On 18-May-2026 Quantum BioPharma announced it has reached the half‑way enrollment milestone in its collaborative PET‑imaging study with Massachusetts General Hospital (MGH). The study uses the tracer [¹⁸F]3F4AP to detect demyelinated neurons in MS patients. Preliminary images from the first cohort show robust signals in acute MS lesions and potential sensitivity to gray‑matter lesions. The company expects this imaging approach to provide a real‑time, quantitative biomarker for myelin preservation and repair, directly aiding evaluation of its lead candidate Lucid‑MS (Lucid‑21‑302). The release quotes Dr. Andrzej Chruscinski (VP, Scientific & Clinical Affairs) and Dr. Pedro Brugarolas (MGH) highlighting the technique’s potential to transform MS disease monitoring.
This is an incremental but positive milestone. The MGH imaging study was already disclosed in late‑2025 and early‑2026; today’s news confirms it is progressing well and that early data are encouraging. There is no new regulatory decision, no financial infusion, and no unexpected scientific breakthrough. The market has been awaiting the FDA’s response to the IND (submitted in March 2026) as the next major catalyst, so this news is a routine – positive follow‑up rather than a material game‑changer. It modestly de‑risks the Lucid‑MS development pathway by validating a surrogate endpoint tool, but the heavy lifting for the stock will come from the IND clearance and Phase 2 trial start.
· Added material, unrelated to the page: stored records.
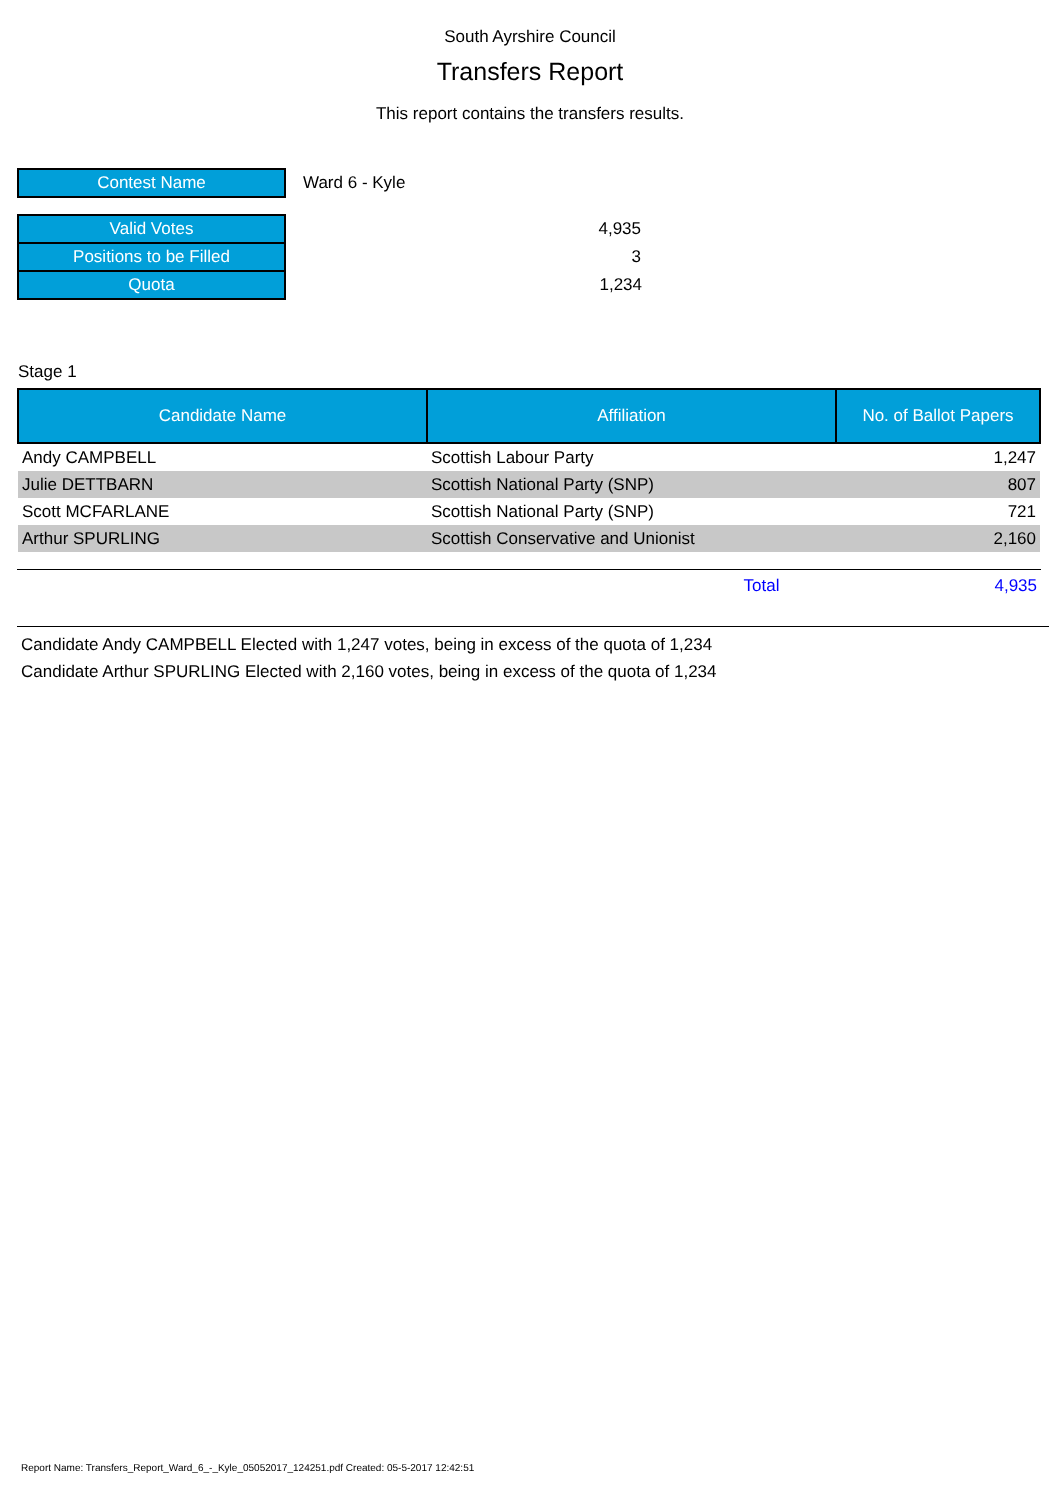South Ayrshire Council
Transfers Report
This report contains the transfers results.
| Contest Name | Ward 6 - Kyle |
| Valid Votes | 4,935 |
| Positions to be Filled | 3 |
| Quota | 1,234 |
Stage 1
| Candidate Name | Affiliation | No. of Ballot Papers |
| --- | --- | --- |
| Andy CAMPBELL | Scottish Labour Party | 1,247 |
| Julie DETTBARN | Scottish National Party (SNP) | 807 |
| Scott MCFARLANE | Scottish National Party (SNP) | 721 |
| Arthur SPURLING | Scottish Conservative and Unionist | 2,160 |
Total 4,935
Candidate Andy CAMPBELL Elected with 1,247 votes, being in excess of the quota of 1,234
Candidate Arthur SPURLING Elected with 2,160 votes, being in excess of the quota of 1,234
Report Name: Transfers_Report_Ward_6_-_Kyle_05052017_124251.pdf Created: 05-5-2017 12:42:51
Quantum BioPharma Ltd. is a clinical‑stage biopharmaceutical company focused on neurodegenerative diseases, with a consumer‑wellness product line via its partially owned subsidiary Unbuzzd Wellness Inc.
* Lucid‑MS (Lucid‑21‑302) – a first‑in‑class, new chemical entity designed to inhibit demyelination by targeting protein arginine deiminase 2 (PAD2). It aims to provide neuroprotection in Multiple Sclerosis rather than immune modulation.
* Phase 1 trials completed with a favorable safety profile.
* IND submitted March 2026; Phase 2 trial planned soon after FDA clearance, with interim data targeted Q4 2026.
* MGH imaging study using [¹⁸F]3F4AP PET tracer is intended to provide a validated biomarker for treatment effect.
* Unbuzzd™ – a dietary supplement clinically shown to accelerate alcohol metabolism and reduce hangover symptoms. Quantum holds a 19.84 % stake in Unbuzzd Wellness Inc. and is entitled to a 7 % royalty on sales up to $250 M, then 3 % in perpetuity.
* Legal asset – a lawsuit against CIBC World Markets and RBC Dominion Securities alleging market manipulation (spoofing) with damages of up to $700 M. A motion to dismiss was largely denied, and a class action is also proceeding. Quantum has issued Contingent Value Rights to shareholders entitling them to 10‑50 % of net recoveries.